On n’est
pas des bêtes. Publié en avril-mai 2013 dans Acadiana Profile.
Un
petit film tourné dans les bayous a ravivé la question de notre image projetée
sur le grand écran. Les bêtes du sud
sauvage a pris la critique par surprise avec sa jeune interprète Quzenzhané
Wallis dans le rôle de Hushpuppy Doucet. Les réactions positives semblent
quasi-universelles, couvrant de louanges cette œuvre, le premier long métrage
du metteur en scène, Behn Zeitlin, pour sa poésie lyrique et son aspect
onirique. Il s’est inséré pendant un an dans la vie des habitants d’Île à Jean
Charles, ce soupçon de village qui a servi d’inspiration pour la Baignoire, le cadre du film.
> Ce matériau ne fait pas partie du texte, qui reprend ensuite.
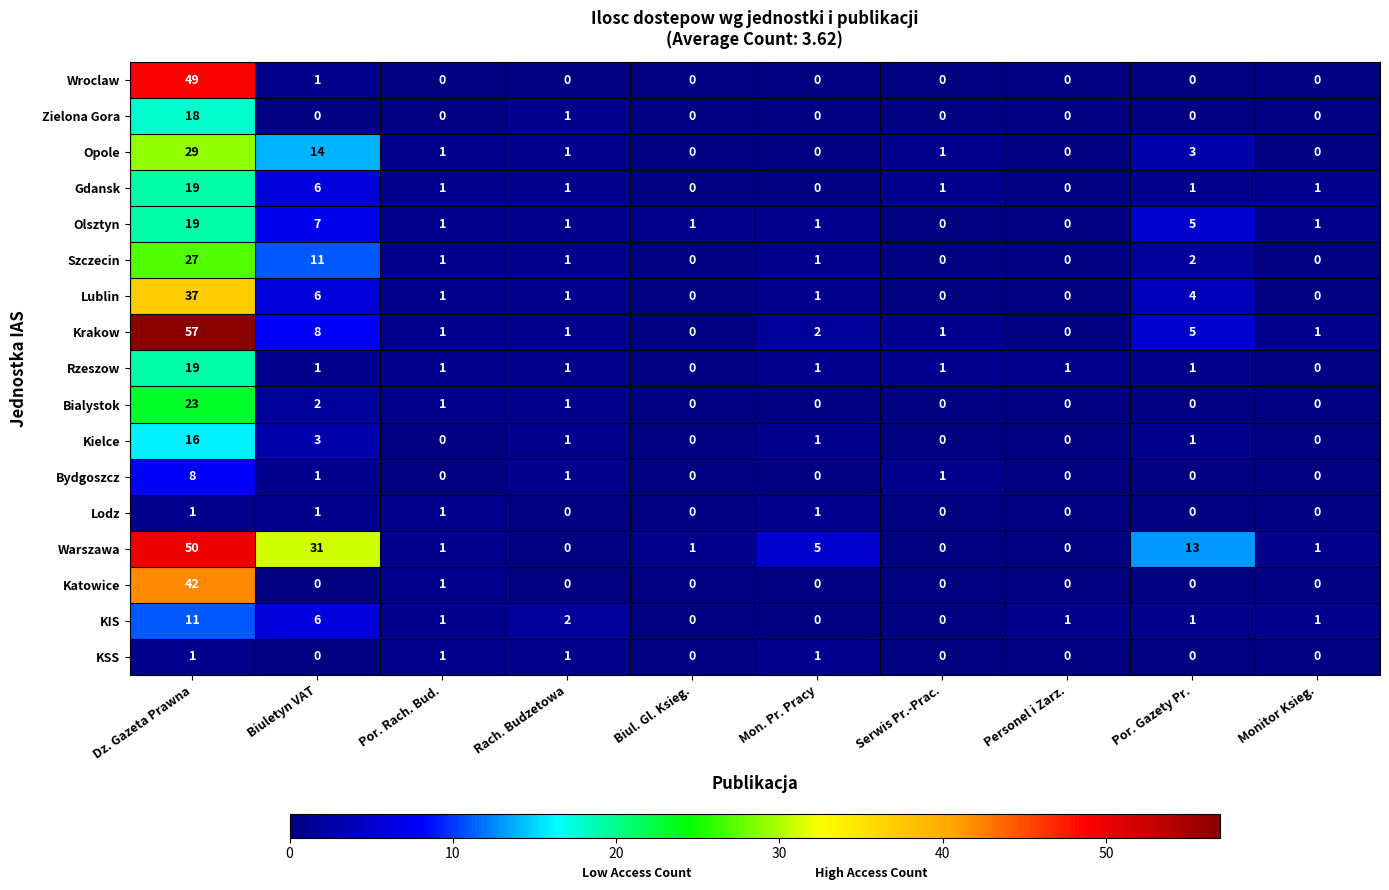

Count the number of data series in this chart.

17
Il est
arrivé comme soufflé par les vents de Katrina pour comprendre cette région et
le monde qui l’habite. De ces longues fiançailles est né le dernier d’une
longue série de films qui porte un regard d’extérieur sur nous.
Ce
n’est pas la première fois que la géographie exotique et le peuple unique de la
Louisiane a attiré l’attention des praticiens du 7è art. Le tout premier Tarzan des singes a comme décor non pas
l’Afrique, mais les marécages près de Morgan City. Ce film muet a initié une sorte
de tradition hollywoodienne de faire le voyage relativement court et moins cher
jusqu’à chez nous quand on cherchait un paysage lointain. Delores Del Rio est
venue pour incarner Évangeline, notre héroïne nationale malheureuse. La
« forêt primordiale » qu’on cherchait était bien celle de la
Louisiane. Néanmoins, notre état était d’ores et déjà établi dans l’imaginaire
cinématographique américain comme un pays étrange et étranger.
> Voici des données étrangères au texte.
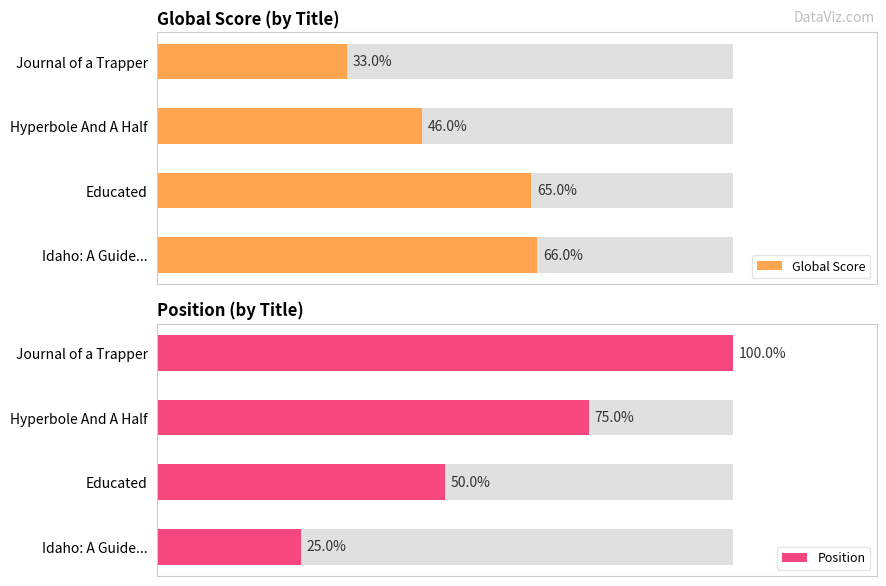

What is the maximum value for Global Score?

66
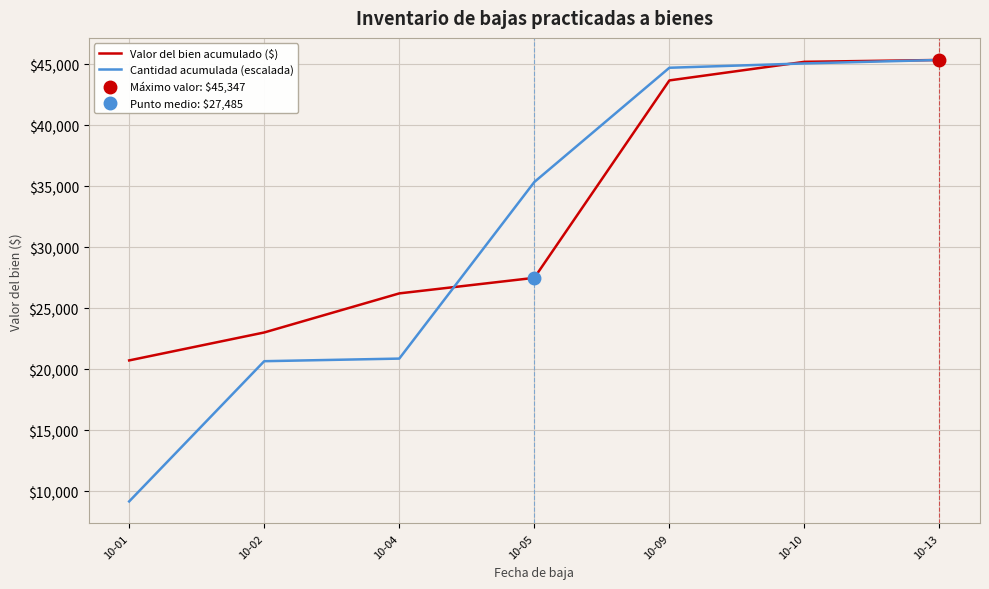

What is the sum of all Valor del bien acumulado ($) values?

231625.1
Louisiana Story de Robert Flaherty est sorti après
la 2è Guerre Mondiale. Auparavant, il avait tourné Nanook du Nord, un film muet que certains considèrent comme un documentaire,
même si Flaherty est accusé d’avoir mis en scène certaines séquences. Louisiana Story, aussi présentée comme
un documentaire, est, au mieux, une fable sans intérêt sur la vie d’un jeune
garçon cadien et son chaoui domestique, ou, au pire, de la propagande payée par
l’industrie pétrolière pour vanter les bienfaits du forage. Que ce soit l’un ou
l’autre, cette histoire n’est pas vraiment la nôtre. La réputation des Cadiens
comme des tueurs invétérés du marécage épais et hostile jaillit sur le grand
écran juste au moment où la nation découvre la culture cadienne avec la sortie
de Southern Comfort. Encore
aujourd’hui nous avons du mal à nous défaire de cette image de Délivrance sur le bayou. Depuis, il y a
des exemples positifs de notre culture.
Avec
Bélizaire le Cadien de Glen Pitre, on
commence à faire des films par nous et pour nous. C’était une production qui
tentait de refléter ce que la culture cadienne avait à l’intérieur et le
projeter vers le monde extérieur. Depuis, on a eu plusieurs films et
documentaires dans cette même veine, notamment les travaux de Pat Mire ou de
Connie Castille. On présentait enfin notre culture telle qu’on la vivait.
Et
puis il y a eu Les bêtes du sud sauvage.
Ce film m’a rendu physiquement et moralement malade. Peut-être l’effet voulu
était-il d’imiter les bercements d’un navire ivre qui se balançait au gré des
flots, ainsi symbolisant un pays à la dérive. Plusieurs personnes, moi y
compris, ont dit avoir eu le mal de mer. Mon malaise ne venait pas tellement
des secousses de la caméra, mais de l’histoire qui se déroulait devant mes
yeux : un peuple qui refusait la technologie jusqu’au point de pêcher à la
main, une fille qui habitait séparée de son père, une mère qui avait abandonné
sa famille pour rejoindre un bordel, des gens qui se soûlaient toute la journée
et tout le monde qui vivait dans une crasse immonde. Non, c’était trop pour
moi, malgré la poésie de Hushpuppy et la participation de beaucoup de gens que
je connais personnellement. C’était comme si plus de vingt-cinq ans de
réhabilitation de l’image des Louisianais du sud a été balayée d’un coup. C’est
une allégorie, certes, mais la réalité de la chose est qu’on est encore une
fois présenté, comme le titre l’indique, comme des bêtes du sud sauvage. Je
souhaite une longue carrière réussie à tout le monde associé à ce film, mais j’aurais
aimé une autre image parce qu’on n’est pas des bêtes.